‘gold’ open access & gold mine for publishers
Following a discussion within the IMS publication committee and the coincidental publication of a central double page in Le Monde, weekend science&techno section [not that it was particularly informative!], here are some thoughts of mine on open access and publications:
First, the EU is philosophically inclined toward Open Access and has been putting some money into the game towards that goal:
As of 2014, all articles produced with funding from Horizon 2020 will have to be accessible: articles will
either immediately be made accessible online by the publisher (‘Gold’ open access) – up-front publication costs can be eligible for reimbursement by the European Commission;
or researchers will make their articles available through an open access repository no later than six months (12 months for articles in the fields of social sciences and humanities) after publication (‘Green’ open access).

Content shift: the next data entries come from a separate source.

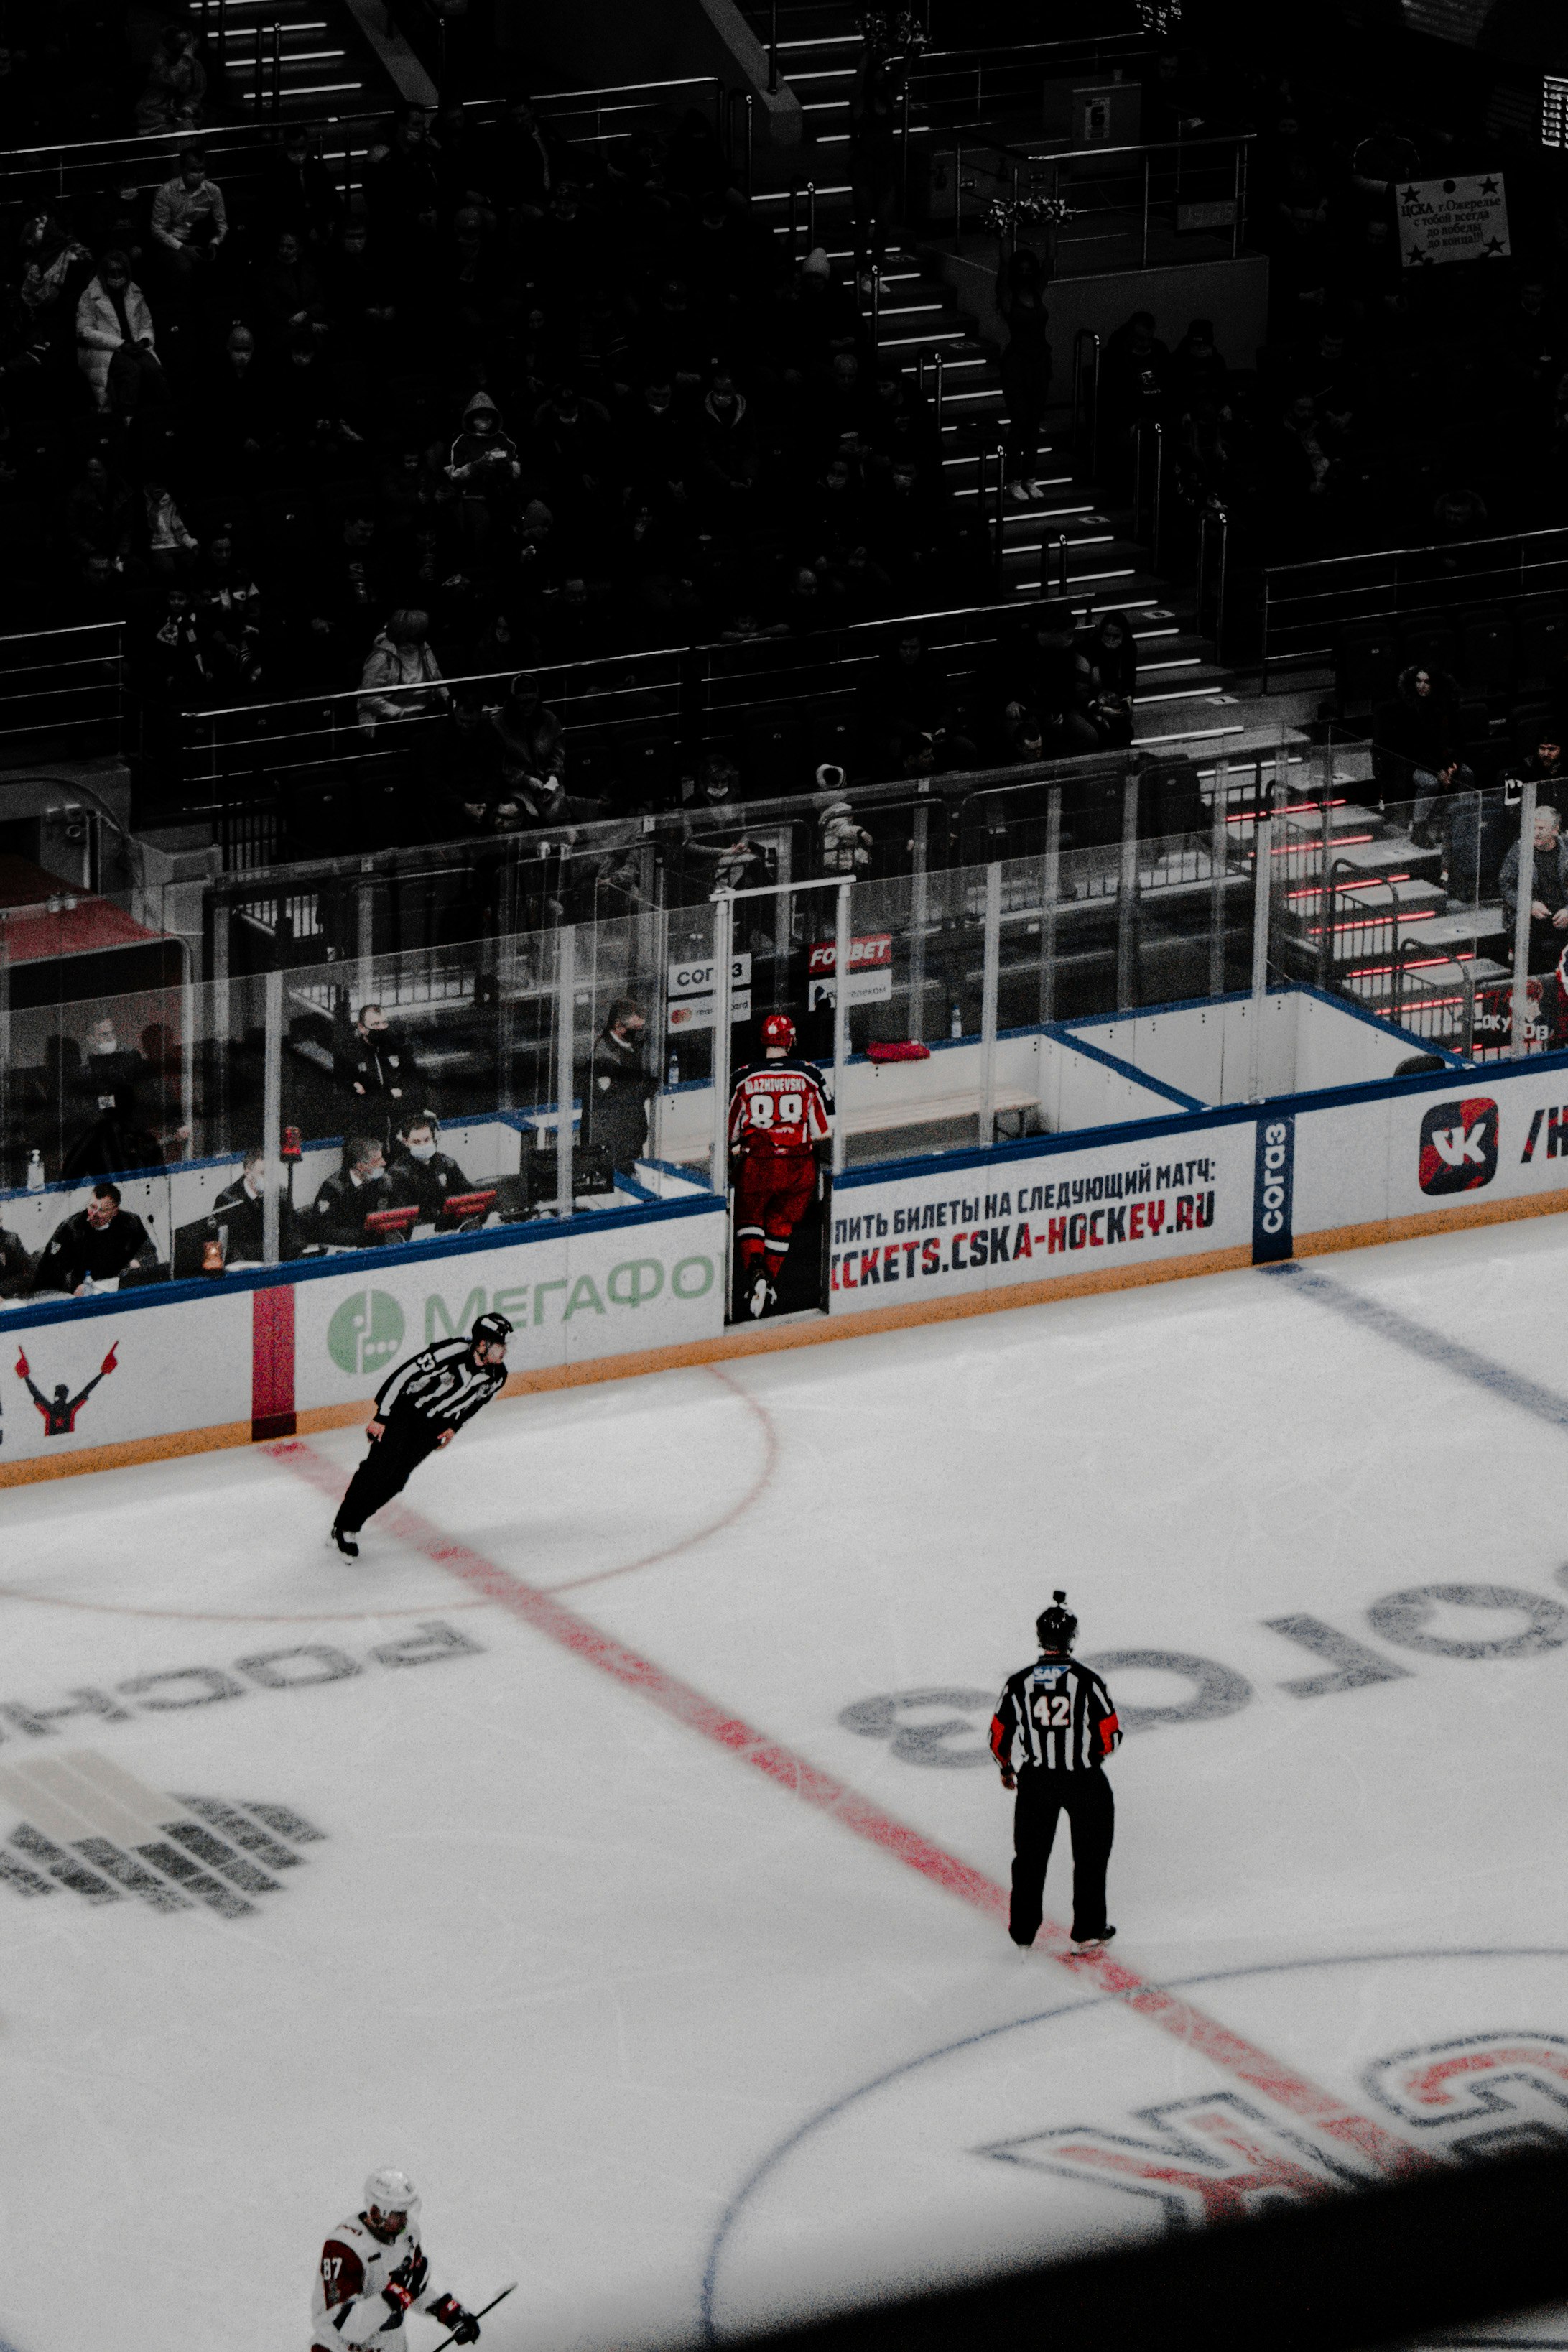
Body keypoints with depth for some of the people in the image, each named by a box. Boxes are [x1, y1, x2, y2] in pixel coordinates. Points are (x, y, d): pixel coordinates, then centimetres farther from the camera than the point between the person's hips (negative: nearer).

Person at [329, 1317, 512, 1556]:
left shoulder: (497, 1376, -10)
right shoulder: (451, 1352, -31)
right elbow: (404, 1374, -25)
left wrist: (454, 1426, 3)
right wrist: (381, 1416, -20)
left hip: (434, 1426, 6)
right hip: (404, 1409, -6)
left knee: (396, 1479, -2)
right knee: (380, 1467, -16)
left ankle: (349, 1527, 8)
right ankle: (343, 1528, -6)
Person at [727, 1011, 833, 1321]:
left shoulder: (744, 1078, -4)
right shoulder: (809, 1075, -4)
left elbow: (729, 1130, 4)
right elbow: (825, 1129, -1)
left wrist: (735, 1150, 24)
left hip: (756, 1165, -1)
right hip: (798, 1166, 1)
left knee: (749, 1219, 18)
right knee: (781, 1224, 21)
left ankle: (754, 1268, -6)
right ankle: (770, 1280, 18)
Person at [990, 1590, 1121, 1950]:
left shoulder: (1019, 1683, -6)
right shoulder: (1087, 1680, -13)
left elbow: (999, 1737, 2)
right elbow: (1110, 1736, -10)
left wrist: (1006, 1769, 21)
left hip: (1035, 1781, 2)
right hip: (1085, 1781, -2)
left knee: (1030, 1854, 15)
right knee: (1091, 1853, 15)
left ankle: (1023, 1930, 20)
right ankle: (1088, 1928, 18)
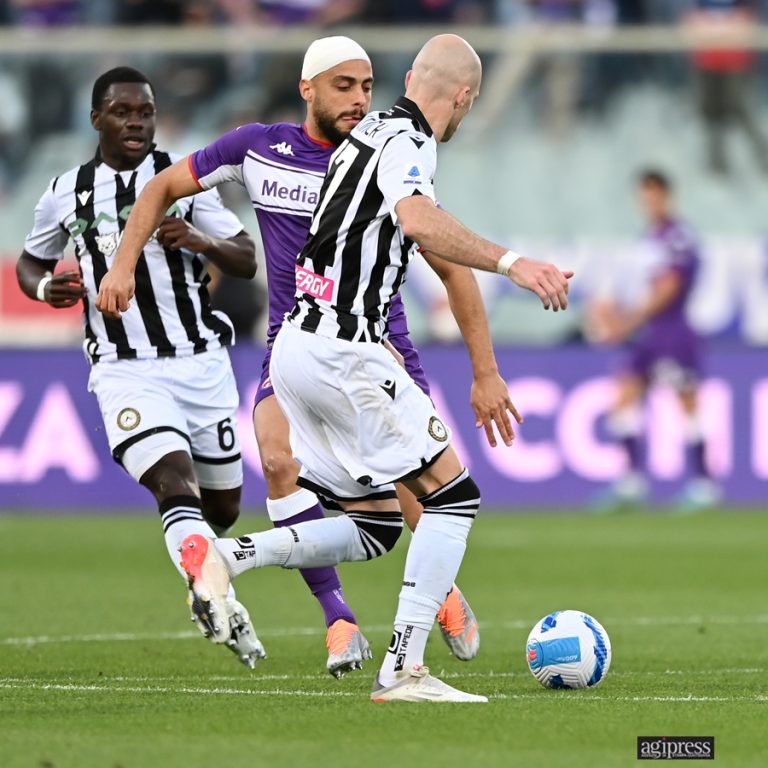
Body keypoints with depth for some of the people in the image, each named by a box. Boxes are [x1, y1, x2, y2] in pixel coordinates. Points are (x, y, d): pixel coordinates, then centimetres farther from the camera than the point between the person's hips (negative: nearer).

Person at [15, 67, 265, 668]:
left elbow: (247, 261, 4)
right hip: (125, 371, -2)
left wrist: (203, 241, -17)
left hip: (201, 363, 2)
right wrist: (45, 288, -2)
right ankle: (221, 606, -42)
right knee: (175, 481, -26)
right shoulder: (67, 195, 5)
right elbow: (30, 262, 22)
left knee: (223, 507, 11)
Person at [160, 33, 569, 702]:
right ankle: (403, 669, -10)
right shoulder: (408, 142, -11)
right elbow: (419, 221, -33)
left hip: (299, 346, 10)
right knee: (455, 496, -5)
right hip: (341, 352, -10)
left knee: (375, 526, 12)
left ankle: (227, 556, -1)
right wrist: (509, 262, -39)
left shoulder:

This means that putting IMS publications on arXiv or on HAL (which is compulsory for CNRS and AERES evaluations, hence for most French public researchers, contrary to what Le Monde states) is fine and sufficient for EU funded research. It seems to be the same in other countries (ok, EU is not yet a country!) like Australia…
My personnal position on the issue is that I do not understand the ‘gold’ open access perspective. Since tax-payers are supporting public-funded research, why should they support the journals that publish this research if it is available on a public depository like arXiv for free? Simply because the publication in the journals gives a validation of the scientific contents? The argument was that it would save money on public libraries subscribing to expensive journals like Elsevier‘s, but paying the ‘gold’ open access is another way of redirecting tax-payers money towards publishers’ pockets, so this sounds like a loophole… I would thus be very much in favour of keeping the arXiv solution as is, since it is the greenest one, as long as we comply with local national regulations.